Persian: Walls have ears

ThomasK

Senior Member
Belgium, Dutch
Persian seems to have a (funny) expression like "Walls have mouse and mouse has ears" or something the like. How come there is a mouse in the expression? Is there some logic to it?
 
  • truce

    Senior Member
    Persian
    This proverb is used to tell someone to be careful of what they say as there are informants all around.
    The mouse in proverb is assumed as informant.
    When it is deserted and you feel safe and you talk in an imprudent way, it is not that safe as it seems to be.
    Although you see no one around but walls, there are mouse holes in the walls in which the mice hear what you say.

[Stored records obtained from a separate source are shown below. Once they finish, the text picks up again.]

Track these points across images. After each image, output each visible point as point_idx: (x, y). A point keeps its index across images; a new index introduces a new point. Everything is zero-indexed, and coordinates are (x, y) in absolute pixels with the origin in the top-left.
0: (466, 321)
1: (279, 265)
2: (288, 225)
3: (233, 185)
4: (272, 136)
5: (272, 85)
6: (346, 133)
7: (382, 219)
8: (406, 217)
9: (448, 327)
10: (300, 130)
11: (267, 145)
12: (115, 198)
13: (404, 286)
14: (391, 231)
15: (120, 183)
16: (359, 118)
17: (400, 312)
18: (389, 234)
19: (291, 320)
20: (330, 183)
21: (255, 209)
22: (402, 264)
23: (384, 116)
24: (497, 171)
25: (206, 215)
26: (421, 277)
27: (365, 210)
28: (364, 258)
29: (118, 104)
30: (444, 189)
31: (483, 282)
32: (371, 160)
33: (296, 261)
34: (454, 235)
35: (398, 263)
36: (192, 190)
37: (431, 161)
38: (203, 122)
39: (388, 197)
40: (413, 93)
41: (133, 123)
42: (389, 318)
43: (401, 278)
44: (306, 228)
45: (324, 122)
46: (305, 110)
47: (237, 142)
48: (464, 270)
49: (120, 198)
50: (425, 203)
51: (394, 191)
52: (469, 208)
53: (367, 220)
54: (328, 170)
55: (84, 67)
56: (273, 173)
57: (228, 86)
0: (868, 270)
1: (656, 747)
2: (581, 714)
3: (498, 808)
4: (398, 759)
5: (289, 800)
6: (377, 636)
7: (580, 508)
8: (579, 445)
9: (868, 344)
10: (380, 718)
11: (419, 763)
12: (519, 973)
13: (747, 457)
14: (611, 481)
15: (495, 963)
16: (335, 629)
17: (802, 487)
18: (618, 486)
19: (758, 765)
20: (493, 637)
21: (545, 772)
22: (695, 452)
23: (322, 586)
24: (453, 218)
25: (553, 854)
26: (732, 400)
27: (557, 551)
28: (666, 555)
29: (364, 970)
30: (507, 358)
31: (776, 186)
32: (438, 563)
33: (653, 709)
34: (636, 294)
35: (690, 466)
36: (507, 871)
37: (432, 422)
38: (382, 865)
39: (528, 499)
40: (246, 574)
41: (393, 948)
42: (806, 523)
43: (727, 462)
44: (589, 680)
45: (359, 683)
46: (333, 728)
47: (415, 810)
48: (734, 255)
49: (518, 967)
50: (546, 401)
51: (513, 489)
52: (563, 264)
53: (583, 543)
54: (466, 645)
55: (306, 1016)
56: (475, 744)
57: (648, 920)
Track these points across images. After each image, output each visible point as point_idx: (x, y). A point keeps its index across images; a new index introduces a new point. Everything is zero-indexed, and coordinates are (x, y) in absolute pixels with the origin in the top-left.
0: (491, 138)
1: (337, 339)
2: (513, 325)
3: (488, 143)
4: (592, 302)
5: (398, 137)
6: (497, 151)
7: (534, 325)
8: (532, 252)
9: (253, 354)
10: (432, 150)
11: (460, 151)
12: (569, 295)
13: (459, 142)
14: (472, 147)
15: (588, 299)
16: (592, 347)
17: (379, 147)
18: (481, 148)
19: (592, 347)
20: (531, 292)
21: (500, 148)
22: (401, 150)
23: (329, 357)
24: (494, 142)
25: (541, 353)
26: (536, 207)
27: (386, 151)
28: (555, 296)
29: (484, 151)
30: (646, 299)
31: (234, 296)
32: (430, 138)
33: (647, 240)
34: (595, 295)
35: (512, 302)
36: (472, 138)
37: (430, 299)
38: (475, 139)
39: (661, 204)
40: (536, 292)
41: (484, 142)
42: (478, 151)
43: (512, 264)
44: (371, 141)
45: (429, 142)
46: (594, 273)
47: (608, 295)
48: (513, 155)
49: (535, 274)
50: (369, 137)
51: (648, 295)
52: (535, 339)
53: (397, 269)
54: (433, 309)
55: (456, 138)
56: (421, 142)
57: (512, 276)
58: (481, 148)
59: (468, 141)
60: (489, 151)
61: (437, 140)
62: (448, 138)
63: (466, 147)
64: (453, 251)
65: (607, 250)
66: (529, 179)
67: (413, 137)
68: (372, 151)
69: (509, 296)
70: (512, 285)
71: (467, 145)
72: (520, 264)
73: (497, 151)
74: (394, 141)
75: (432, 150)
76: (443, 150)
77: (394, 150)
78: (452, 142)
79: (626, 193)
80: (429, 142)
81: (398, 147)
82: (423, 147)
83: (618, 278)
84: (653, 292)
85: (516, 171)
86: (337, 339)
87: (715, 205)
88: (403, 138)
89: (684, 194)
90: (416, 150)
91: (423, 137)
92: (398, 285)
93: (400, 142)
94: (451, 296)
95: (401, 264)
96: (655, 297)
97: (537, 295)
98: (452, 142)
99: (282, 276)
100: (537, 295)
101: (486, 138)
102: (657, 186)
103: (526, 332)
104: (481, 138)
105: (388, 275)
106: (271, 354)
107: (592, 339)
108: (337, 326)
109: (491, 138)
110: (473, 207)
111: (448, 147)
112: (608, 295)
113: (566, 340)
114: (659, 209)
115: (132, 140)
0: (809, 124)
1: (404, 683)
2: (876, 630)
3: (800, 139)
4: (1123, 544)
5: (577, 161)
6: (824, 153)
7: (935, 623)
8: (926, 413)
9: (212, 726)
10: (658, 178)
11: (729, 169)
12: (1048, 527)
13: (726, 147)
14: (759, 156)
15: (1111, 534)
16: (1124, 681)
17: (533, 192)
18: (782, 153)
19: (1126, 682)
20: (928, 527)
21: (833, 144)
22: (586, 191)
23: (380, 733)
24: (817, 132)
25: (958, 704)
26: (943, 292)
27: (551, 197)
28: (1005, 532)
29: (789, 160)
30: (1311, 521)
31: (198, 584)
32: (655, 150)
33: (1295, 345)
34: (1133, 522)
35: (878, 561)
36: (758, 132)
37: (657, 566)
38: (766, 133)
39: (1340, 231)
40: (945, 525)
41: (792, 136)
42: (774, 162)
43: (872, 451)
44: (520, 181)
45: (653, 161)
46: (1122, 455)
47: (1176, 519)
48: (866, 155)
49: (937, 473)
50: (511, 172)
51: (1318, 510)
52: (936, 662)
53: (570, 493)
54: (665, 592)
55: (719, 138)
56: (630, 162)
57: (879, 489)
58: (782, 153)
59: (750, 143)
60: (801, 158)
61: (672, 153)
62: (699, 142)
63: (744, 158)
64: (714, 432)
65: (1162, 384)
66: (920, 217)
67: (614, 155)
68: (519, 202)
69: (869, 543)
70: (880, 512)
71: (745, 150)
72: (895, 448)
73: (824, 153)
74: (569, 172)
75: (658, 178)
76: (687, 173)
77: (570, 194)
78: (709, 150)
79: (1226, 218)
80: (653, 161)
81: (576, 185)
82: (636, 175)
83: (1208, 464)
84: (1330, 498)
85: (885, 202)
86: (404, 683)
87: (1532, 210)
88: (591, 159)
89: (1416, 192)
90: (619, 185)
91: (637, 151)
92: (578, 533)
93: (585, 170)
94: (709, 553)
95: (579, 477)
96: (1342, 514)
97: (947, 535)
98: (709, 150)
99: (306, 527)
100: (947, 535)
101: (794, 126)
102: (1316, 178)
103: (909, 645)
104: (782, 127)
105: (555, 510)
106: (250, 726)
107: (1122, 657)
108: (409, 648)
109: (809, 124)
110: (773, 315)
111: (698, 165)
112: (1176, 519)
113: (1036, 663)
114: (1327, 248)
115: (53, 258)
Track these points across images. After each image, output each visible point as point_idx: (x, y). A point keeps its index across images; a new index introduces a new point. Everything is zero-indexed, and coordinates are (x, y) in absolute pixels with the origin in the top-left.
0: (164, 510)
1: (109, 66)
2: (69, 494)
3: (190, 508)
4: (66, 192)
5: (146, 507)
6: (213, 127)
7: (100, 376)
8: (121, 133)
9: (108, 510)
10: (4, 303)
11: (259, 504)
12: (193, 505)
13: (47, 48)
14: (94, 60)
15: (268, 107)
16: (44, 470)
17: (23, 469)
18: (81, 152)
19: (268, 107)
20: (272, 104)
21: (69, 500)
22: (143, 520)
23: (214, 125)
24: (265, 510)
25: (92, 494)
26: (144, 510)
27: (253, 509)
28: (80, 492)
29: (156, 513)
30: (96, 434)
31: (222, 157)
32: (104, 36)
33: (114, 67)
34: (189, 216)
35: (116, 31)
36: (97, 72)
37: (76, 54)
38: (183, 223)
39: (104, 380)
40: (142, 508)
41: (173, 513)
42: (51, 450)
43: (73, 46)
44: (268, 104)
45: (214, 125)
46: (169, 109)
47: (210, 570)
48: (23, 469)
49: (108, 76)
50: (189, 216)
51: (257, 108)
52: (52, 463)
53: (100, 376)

    (Be careful!:warning: You are being eavesdropped secretly. The walls are bugged with mice! :))
     
    Last edited:

    marrish

    Senior Member
    اُردو Urdu
    Persian seems to have a (funny) expression like "Walls have mouse and mouse has ears" or something the like. How come there is a mouse in the expression? Is there some logic to it?
    How with the logic of "walls have ears"? Doesn't the logic of "There's mice in the wall and they have ears" or "There's a mouse in the house and it has ears, the mouse", appear sounder? Mice after all sit in walls and do have ears while walls don't.
     

    ThomasK

    Senior Member
    Belgium, Dutch
    Haha, you might be right indeed. I had not even thought of the metaphorical aspect of walls, just thought the idea of the mouse so very funny… We are used to walls with ears, not to mice in walls… ;-)
     

    Pussykat

    Banned
    English-USA
    Persian seems to have a (funny) expression like "Walls have mouse and mouse has ears" or something the like. How come there is a mouse in the expression? Is there some logic to it?
    Are you talking about دیوار موش دارد، موش ھم گوش دارد?